Monday, Oct. 16, 1939

"Down We Go"

One member of what a New York Times headline described as a POLYGLOT LOAD which reached Manhattan on the Holland-America liner Pennland last week was a certain Miss Joy Allen Duncan, 19, tall, hazel-eyed Virginian, chatty as a debutante about one of the most harrowing civilian experiences the war at sea has turned up.

One day, said Miss Duncan, she and a man named Douglas Miller were lunching together (Miss Duncan was traveling with her aunt) aboard the Norwegian freighter Ronda, standing up through the North Sea en route from Antwerp to Hoboken. Suddenly the ship "shuddered awfully." Glass tinkled, Miss Duncan remembered, and vases broke.

"It's precisely ten minutes of one," said Mr. Miller, eyeing his watch.

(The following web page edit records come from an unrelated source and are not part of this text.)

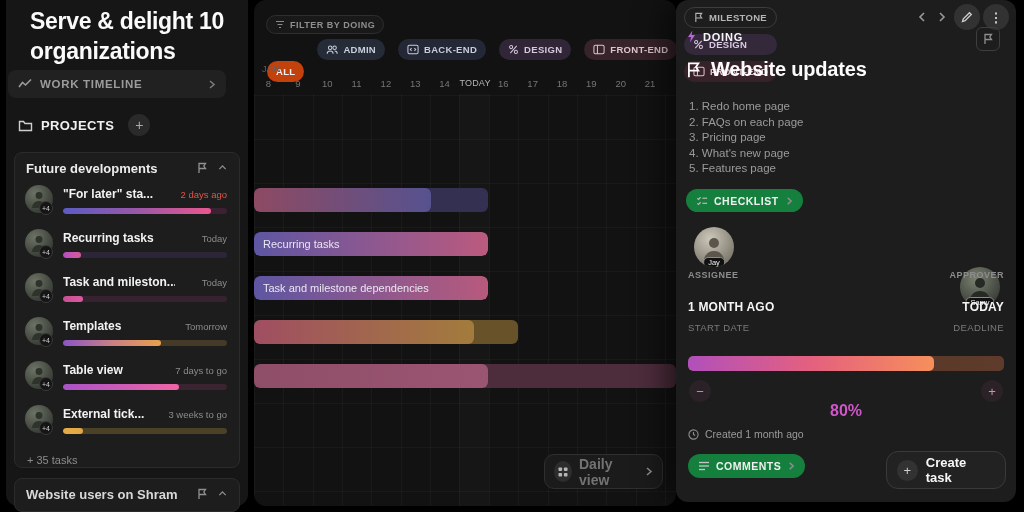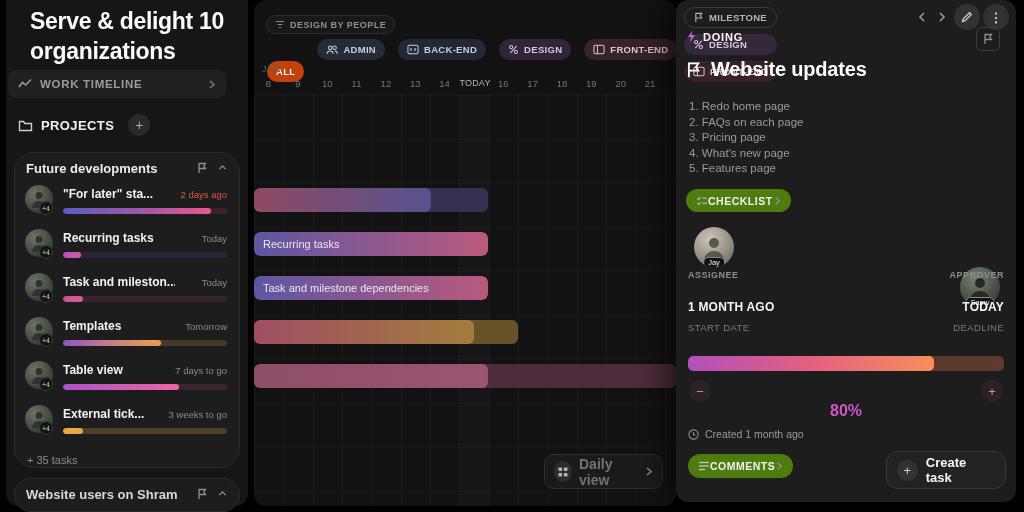--- a/index.html
+++ b/index.html
@@ -235,7 +235,7 @@
         <line x1="2.5" y1="4.5" x2="7.5" y2="4.5"></line>
         <line x1="4" y1="7.5" x2="6" y2="7.5"></line>
       </svg>
-    <span>DESIGN BY PEOPLE</span>
+    <span>FILTER BY DOING</span>
   </div>
 
   <div id="chips-row" class="abs">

As the couple rushed out on deck, there were three muffled explosions. The ship, which had evidently struck a string of mines, began to nose down by the head.

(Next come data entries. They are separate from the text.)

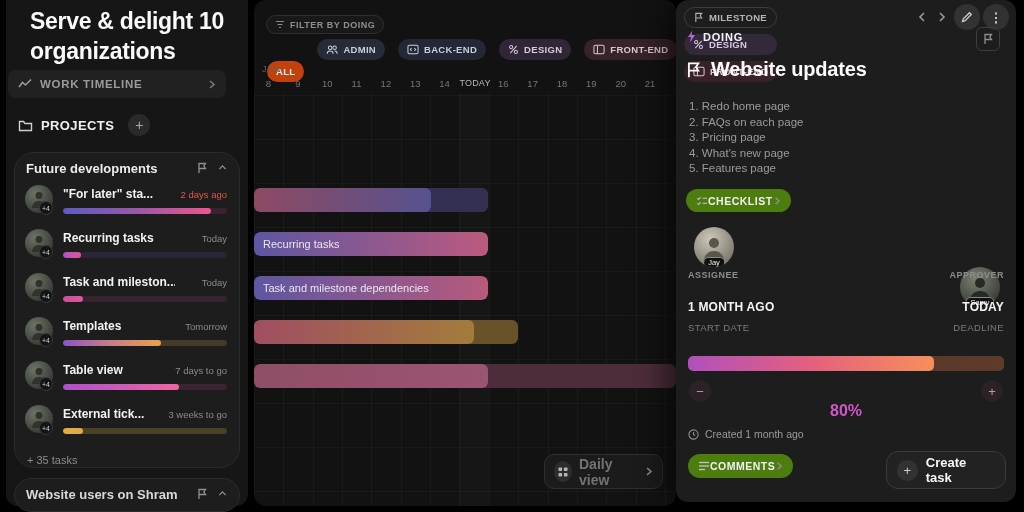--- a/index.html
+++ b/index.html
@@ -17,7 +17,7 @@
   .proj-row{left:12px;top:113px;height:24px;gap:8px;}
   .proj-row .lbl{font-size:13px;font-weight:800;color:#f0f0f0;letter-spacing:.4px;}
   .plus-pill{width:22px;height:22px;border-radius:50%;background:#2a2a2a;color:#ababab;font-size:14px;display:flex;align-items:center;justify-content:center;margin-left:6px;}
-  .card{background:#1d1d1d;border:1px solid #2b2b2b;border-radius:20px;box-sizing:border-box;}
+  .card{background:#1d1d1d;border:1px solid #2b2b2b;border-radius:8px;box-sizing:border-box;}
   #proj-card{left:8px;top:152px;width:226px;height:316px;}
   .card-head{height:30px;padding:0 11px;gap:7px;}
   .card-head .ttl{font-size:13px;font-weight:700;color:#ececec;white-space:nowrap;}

"Decks are awash, down we go in precisely two minutes," said Mr. Miller, eyeing his watch.

There was no time to man boats. As the ship listed and Miss Duncan was swept against a cabin, all she could think about was the stories she had read of the suction of sinking ships.

"Down we went," she told reporters, "with Mr. Miller eyeing his watch. . . . I was in the suction. ... I kept going down, and it kept twisting me around and carrying me down. I fought hard. I am a good swimmer and I finally washed out of the suction. ... I had to have air, I just had to get air. . . ."

She made her way to the surface ("it was swell, that air"), grabbed a floating barrel, helped some men gather planks for a raft.

"Then along comes the carpenter whistling something in Norwegian. He was pulling hard in the tiny dinghy. That's the workboat the sailors use when they paint the ship. It usually holds six. In the end we had twenty. . . . The men had to lie on top of each other, and we had to bail all the time.

"That first night in that cold water was ghastly. I prayed hard for the first time in years (but not out loud) and I guess some of the men did, too."

Within a short time German planes circled the boat. "As each bomber swooped down on us, [the sailors] shook their fists and yelled what sounded like 'Flu, Flu, Flu.'* I laughed at them. . . . But it really was ghastly of those bombers to do that--it made those fine, strong, young Norwegian seamen feel so very helpless, against those with whom they have no war."

After 38 hours in the water five men clinging to the jury raft had to be dragged aboard the dinghy. On the third night of drifting without food or water, they sighted a ship. The first mate took out his bosun's whistle and "blew and blew and blew for some twenty minutes. It was that tiny whistle that made the Italian rescue ship [Provvidenza] change her course and head for us. They let down a rope ladder, but we all had to be helped to be dragged up. Whiskey and wine were given to the men. Auntie and I drank water. We refused food, we were that tired. So they let us go to sleep. Well, that's all."

That was all for Joy Allen Duncan and her Auntie, who, Joy neglected to say, lost her 13-year-old daughter in the sinking, but it was not all for many a skipper who must continue to dodge mines, many an unsung hero who must sow them, many an even braver man who must sweep them to make way for men o' war, transports, supply ships. Technique learned in the bitter school of 1914-18 is now in full play on both sides of World War II.

Standard anchored sea mine is 300 Ib. of TNT in a steel case about three feet in diameter, providing enough airspace to float it. The "uncontrolled" mine, which goes off at contact of any heavy object upon the "horns" (containing detonators) with which it is studded, is usually anchored by a sinker at such depth as will keep it invisible at low tide. U. S. mines used in World War I had 35-ft. antennae attached to their horns which greatly increased their contact range. For harbor defense, "controlled" mines are fitted with electrically charged detonators discharged by a key from shore, or capable of being switched off to render them harmless to friendly ships. The harbor at Southampton is now guarded by a curtain of mines which is drawn aside to let friendly ships enter.

When the last Armistice was flashed, a minesweeping force sped into the Dardanelles and in 24 hours removed 600 British and enemy mines, to let the fleet move in to Istanbul. At home, Britain's mine-sweeping fleet contained 17,000 ships, with Great Grimsby, the fishing port at the mouth of the Humber River, as their main base. Shallow-draft fishing boats, motor launches, even paddle steamers were pressed into service. In the first two months of that war, for every two mines swept up, one trawler was lost. By 1918, the rate was 80 mines swept per ship lost.

There are two main methods of minesweeping: 1) towing a serrated cable between two ships, which cuts mine cables or ropes when engaged, 2) a single ship towing two cables held away from its bow and deep in the water by "paravanes" (torpedo-shaped bodies with wings and pontoons and cutter). Method No. 2 is slower: the trawler travels an average of twelve knots and the path swept is only about 200 yards. Chief drawback of method No. 1 is breakage of the sweeper cable.

*Norwegian for airplane: flyvemaskin.